$V = {\rm Span}_K(\pi, \pi^2, \dots)$ is clearly a $K$-vector space. If we let $K = \Bbb{Q}$ temporarily, then every element of $V$ is transcendental as it's a finite linear combination $Q(X), \ X = \pi$ of the $\pi^i$ and thus can't equal an algebraic $a$ or else for the polynomial $P(a) = 0$ over $K$, we'd have $P(Q(X))= 0$ at $\pi$.

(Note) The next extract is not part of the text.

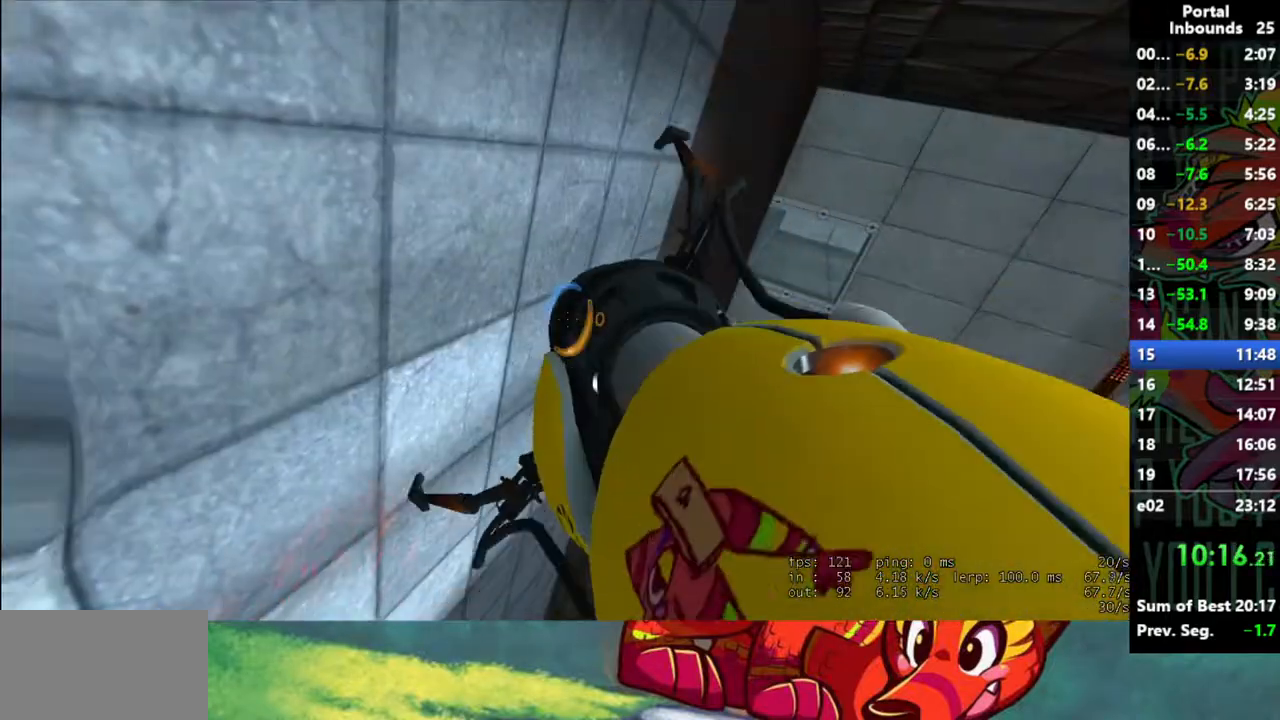
{"keys": [], "mouse": [], "events": []}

But what if we let $K = $ some algebraic exension of $\Bbb{Q}$ or even the field of all algebraic numbers. Can we prove a similar statement?
Edit: The only exception to the first pargraph is $0 \in V$ which is not trans.
Proof. Let $f(X)=a_0+a_1X+\dots+a_{n-1}X^{n-1}+X^n\in F[X]$ be the minimum polynomial of $r$ over $F$. Then $r$ is also algebraic over $\mathbb{Q}[a_0,\dots,a_{n-1}]$, which amounts to say that $\mathbb{Q}[[a_0,\dots,a_{n-1},r]$ is finite dimensional over $\mathbb{Q}[a_0,\dots,a_{n-1}]$. Since $a_i$ is algebraic over $\mathbb{Q}$, we have the chain of finite extensions $$ \mathbb{Q}\subseteq\mathbb{Q}[a_0]\subseteq\mathbb{Q}[a_0,a_1]\subseteq \dots\subseteq\mathbb{Q}[a_0,\dots,a_{n-1}] $$ so also $\mathbb{Q}[a_0,a_1,\dots,a_{n-1},r]$ is finite dimensional over $\mathbb{Q}$. Therefore $r$ is algebraic over $\mathbb{Q}$.